I’m a list-maker, so this part gives me a thrill. I make a list (on the app) of what I need — from baby carrots to dog treats and eyeglass wipes.
Normally, I’m not wild about driving around town to find the best deals. Still, if the price of something I buy every week seems unusually steep (like iced coffee these days), I use the search feature to see if I can pick it up at a lower price. And that’s one of the coolest things about the Flipp app. You can search for any product and it automatically shows you all the stores in your area running a sale on that item.
My husband and I spend around $150 a week on groceries (not counting paper products). This app allows me to save around $25. Our savings occur in three ways:
- Using digital coupons on the products we need and/or routinely purchase.
- Being inspired by items I see on sale, and changing my shopping list. Let’s say I plan to make chicken breasts for dinner on Wednesday, but notice a sale on strawberries and walnuts. That reminds me of how much we like a good summer salad, and I’m likely to replace chicken on the weekly menu with a big salad.
- Stocking up for upcoming events. To reiterate: I do not like buying and organizing items I probably don’t need, but if we have friends or family coming to visit, I like knowing I can use Flipp to find the best price on things we’ll use a lot of while they’re here.

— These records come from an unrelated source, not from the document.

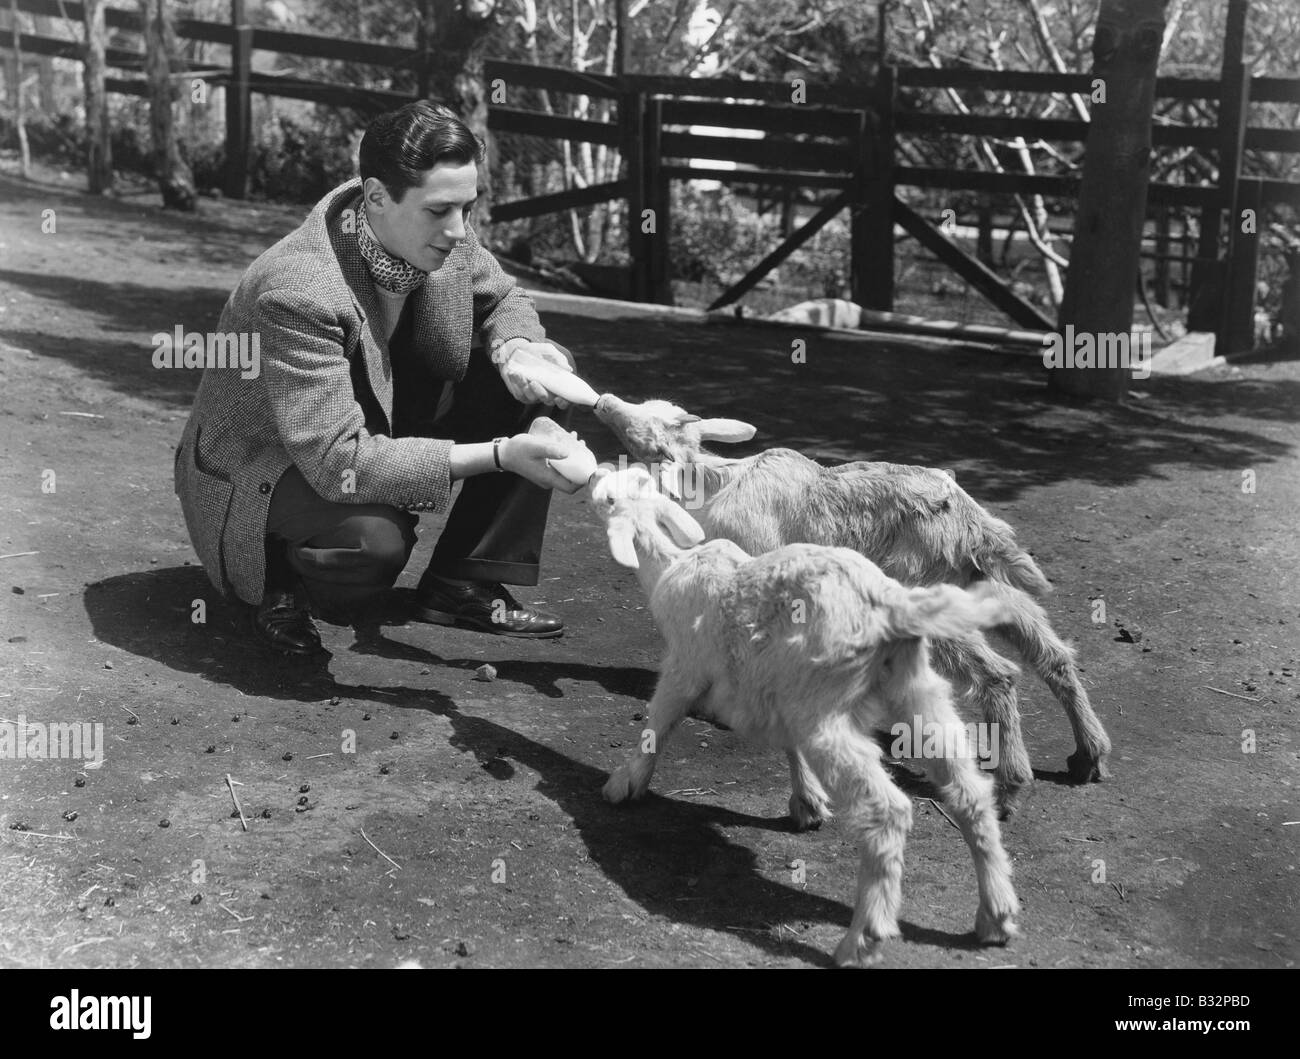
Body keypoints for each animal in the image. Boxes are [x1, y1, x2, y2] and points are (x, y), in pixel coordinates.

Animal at [592, 467, 1024, 966]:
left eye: (608, 499)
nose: (595, 472)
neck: (670, 567)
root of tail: (889, 607)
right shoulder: (778, 688)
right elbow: (788, 746)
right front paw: (808, 802)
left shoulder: (684, 667)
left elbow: (657, 723)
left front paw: (624, 783)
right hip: (918, 694)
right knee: (970, 794)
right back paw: (995, 916)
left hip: (828, 709)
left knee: (889, 812)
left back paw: (862, 939)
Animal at [595, 392, 1112, 816]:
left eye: (645, 434)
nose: (603, 402)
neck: (715, 485)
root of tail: (976, 527)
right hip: (983, 584)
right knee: (1051, 652)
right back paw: (1088, 755)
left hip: (923, 594)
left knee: (999, 672)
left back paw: (1011, 785)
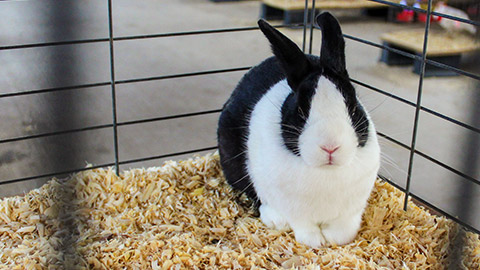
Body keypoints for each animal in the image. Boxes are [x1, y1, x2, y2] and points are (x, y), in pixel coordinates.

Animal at [218, 13, 378, 249]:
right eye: (301, 111)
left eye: (353, 107)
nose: (331, 147)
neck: (326, 173)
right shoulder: (296, 213)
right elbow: (305, 229)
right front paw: (316, 241)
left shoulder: (351, 213)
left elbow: (343, 233)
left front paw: (331, 239)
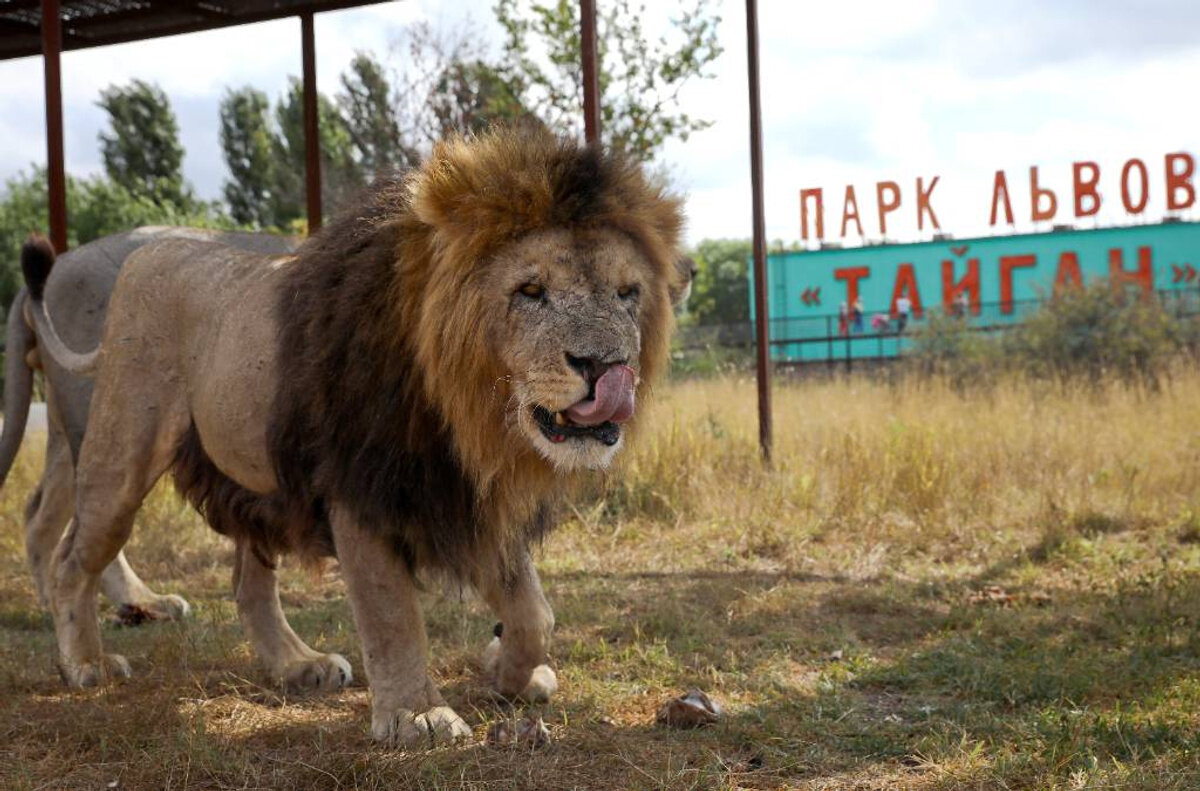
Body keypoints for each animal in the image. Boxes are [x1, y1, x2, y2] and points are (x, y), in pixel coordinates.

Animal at [25, 126, 686, 744]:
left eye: (627, 293)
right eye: (530, 291)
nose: (605, 366)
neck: (469, 410)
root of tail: (148, 253)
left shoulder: (469, 495)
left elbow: (534, 614)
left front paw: (507, 671)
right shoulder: (361, 483)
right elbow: (391, 613)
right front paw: (418, 715)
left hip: (254, 483)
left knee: (246, 583)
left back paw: (298, 666)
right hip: (120, 454)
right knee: (71, 554)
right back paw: (85, 663)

If we save $25 a week, that means we’re saving around $1,300 a year, and that’s just for the two of us. I imagine families with more mouths to feed can do even better. Since it takes little effort to use the app, it’s one of the easiest ways I’ve found to put extra money into our savings account each month.
Paying with digital coupons
When I was very young, I remember being fascinated watching the old ladies in front of me in the check-out line take their time to count out exact change. Now that I’m approaching a certain age, I remember the sweet old ladies counting change, and I try to have coupons ready to go by the time I reach the cashier.
That process is as easy as opening the Flipp app (if it’s not already open), and tapping the “Clippings” section. That’s where the coupons I’ve used are stored. All the cashier has to do is scan my coupons, and I’m good to go.
Not only is Flipp a good way to save money, but I find that it’s pretty great for keeping me organized as I head out to shop. And the more organized I am, the less likely I am to make impulsive purchases. There’s no desktop version of Flipp available just yet, but it is available for iOS and Android smartphones.